It's not like the New York Giants running game was threatening before David Wilson's injury, but now the team is relying upon Brandon Jacobs, a veteran who was largely ineffective last week, and Da'Rel Scott, who was waived just two weeks ago.
Jacobs is expected to start, but he and Scott will both be counted on to try and give the Giants a balanced offensive attack against the Chicago Bears Thursday night. That in itself will be a challenge, according to offensive coordinator Kevin Gilbride.
"It will be a challenge (even) if you had everybody, just because they're (the Bears) such a talented defense," he said. "They're so powerfully strong, the way they play this game. They're all focused on the ball and they take great pride. They've got great tradition. It's going to be difficult, but I'm sure (Jacobs and Scott) are going to give it their best shot."
After Wilson left the game early with a neck injury last week, Jacobs racked up 37 yards on 11 carries for a running game that largely unproductive. Earlier this week, the team re-signed Scott, who was waived earlier in the month so the team could add depth to its struggling offensive line.
Without Wilson, the most talented back on the roster, and an offensive line devastated by injuries and a lack of production from the tackle spots, the Giants will try to forge a running game. It hasn't worked in the first five games, and it becomes an even greater challenge when there's so many moving parts.
"We've had a lot of changing parts -- a new tackle, new guard, new center, new tight end. It's just part of what we had to deal with," Gilbride said. "The good thing is there's been no discouragement. There's been disappointment and guys are hanging in there, working hard. I haven't been disappointed at all with their effort.
"We just have to stop (the turnovers and mistakes), which is difficult, but when you have as many new parts we have it, it's particularly so."
A lack of a running game has been particular difficult for Eli Manning, who leads the league in interceptions (12). Manning has been forced to shoulder the load offensively, and because the Giants are constantly facing uphill battles, he's throwing over and over to try and rally his team.
Manning denies he has played lousy and instead argues he has thrown the ball accurate and made good decisions for the most part. Gilbride agrees, explaining the mistakes are not solely because of Manning but a team-wide issue.
"There's so many contributing factors into those stats and certainly some of the energy to try and do something to win a game," he said. "In terms of (Manning), knowing where to go with the ball, trying to throw the ball to the right spot, throwing the ball generally accurately -- he's done a great job. Unfortunately it's the mistakes that have killed us. We all have to share the blame for that."

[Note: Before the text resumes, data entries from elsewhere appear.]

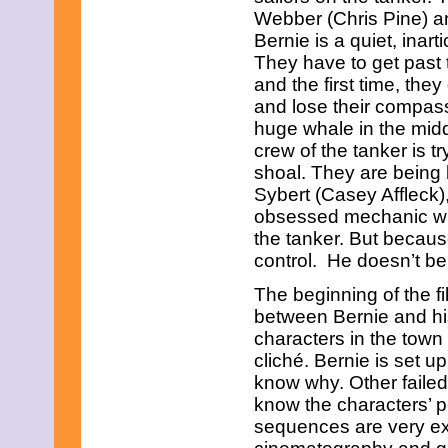
March 2017
Webber (Chris Pine) 
February 2017
Bernie is a quiet, inar
January 2017
They have to get past 
December 2016
and the first time, th
November 2016
October 2016
and lose their compass.
September 2016
huge whale in the midd
August 2016
crew of the tanker is 
July 2016
shoal. They are being
June 2016
Sybert (Casey Affleck),
May 2016
April 2016
obsessed mechanic who 
March 2016
the tanker. But becaus
February 2016
control. He doesn’t bel
January 2016
December 2015
The beginning of the fi
November 2015
between Bernie and his
October 2015
characters in the town 
September 2015
August 2015
cliché. Bernie is set 
July 2015
know why. Other failed 
June 2015
know the characters’ pe
May 2015
sequences are very exc
April 2015
March 2015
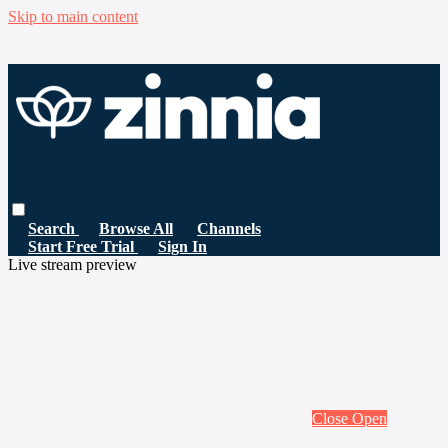
Skip to main content
Search
Browse All
Channels
Start Free Trial
Sign In
Live stream preview
Close
Open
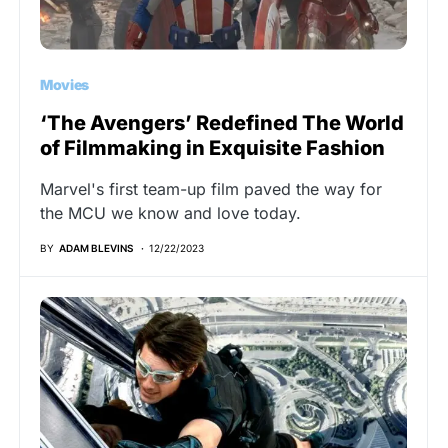
Movies
‘The Avengers’ Redefined The World
of Filmmaking in Exquisite Fashion
Marvel's first team-up film paved the way for
the MCU we know and love today.
BY
ADAM BLEVINS
12/22/2023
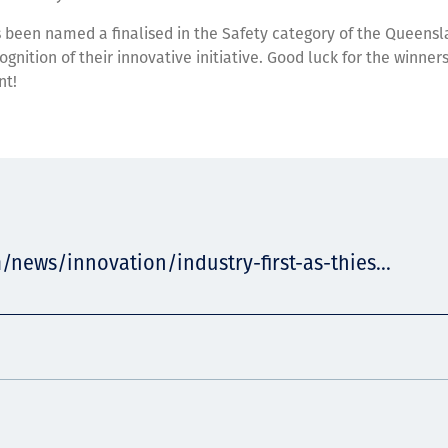
 been named a finalised in the Safety category of the Queensl
ognition of their innovative initiative. Good luck for the winner
nt!
/news/innovation/industry-first-as-thies...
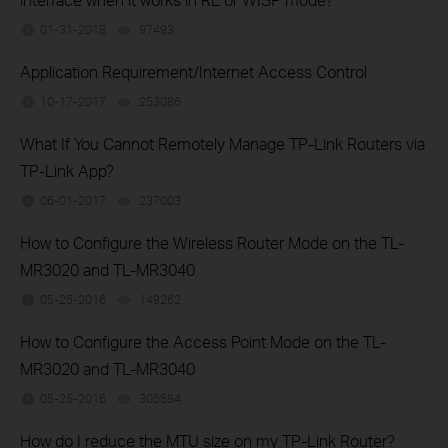
01-31-2018
97493
views
Application Requirement/Internet Access Control
10-17-2017
253086
views
What If You Cannot Remotely Manage TP-Link Routers via
TP-Link App?
06-01-2017
237003
views
How to Configure the Wireless Router Mode on the TL-
MR3020 and TL-MR3040
05-25-2016
149262
views
How to Configure the Access Point Mode on the TL-
MR3020 and TL-MR3040
05-25-2016
305584
views
How do I reduce the MTU size on my TP-Link Router?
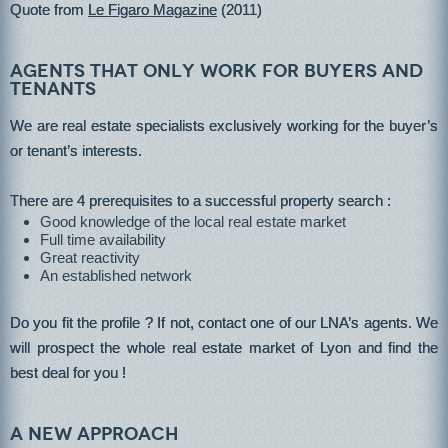
Quote from
Le Figaro Magazine
(2011)
Agents that only work for buyers and
tenants
We are real estate specialists exclusively working for the buyer’s
or tenant’s interests.
There are 4 prerequisites to a successful property search :
Good knowledge of the local real estate market
Full time availability
Great reactivity
An established network
Do you fit the profile ? If not, contact one of our LNA’s agents. We
will prospect the whole real estate market of Lyon and find the
best deal for you !
A new approach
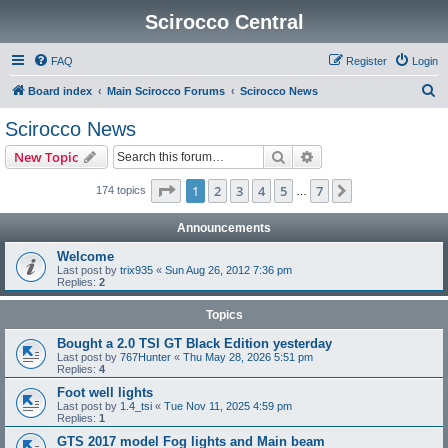
Scirocco Central
FAQ
Register
Login
S
Board index
Main Scirocco Forums
Scirocco News
e
Scirocco News
a
Search
Advanced search
New Topic
r
c
Page
1
of
7
1
2
3
4
5
7
Next
174 topics
…
h
Announcements
Welcome
Last post by
trix935
«
Sun Aug 26, 2012 7:36 pm
Replies:
2
Topics
Bought a 2.0 TSI GT Black Edition yesterday
Last post by
767Hunter
«
Thu May 28, 2026 5:51 pm
Replies:
4
Foot well lights
Last post by
1.4_tsi
«
Tue Nov 11, 2025 4:59 pm
Replies:
1
GTS 2017 model Fog lights and Main beam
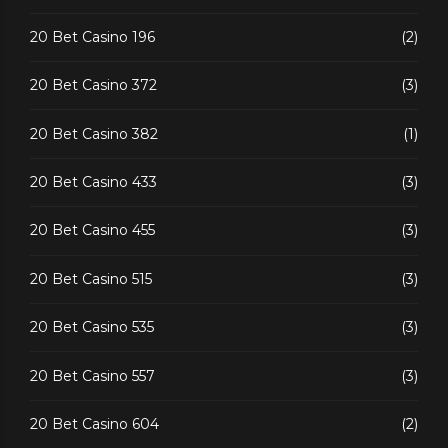
20 Bet Casino 196
(2)
20 Bet Casino 372
(3)
20 Bet Casino 382
(1)
20 Bet Casino 433
(3)
20 Bet Casino 455
(3)
20 Bet Casino 515
(3)
20 Bet Casino 535
(3)
20 Bet Casino 557
(3)
20 Bet Casino 604
(2)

With so many problems -- a shaky offensive line, a depleted running back stable and an 0-5 hole -- the Giants have to also contend with a short week before hosting the Bears.
This isn't the same Bears defense we're used, but one that is still very effective. Chicago owns the 13th-ranked defense in the NFL and is second only to the Seattle Seahawks in total takeaways (14).
"(They) have a lot of variety (in) the different blitz combinations they bring (and) it's caused a lot of offenses a lot of difficulty over the years," Gilbride said. "We've addressed it intellectually. Schematically, we feel like we've got a couple of good ideas to contend with it. It's the Xs and Os that come with the players; the quality of their Xs are pretty good."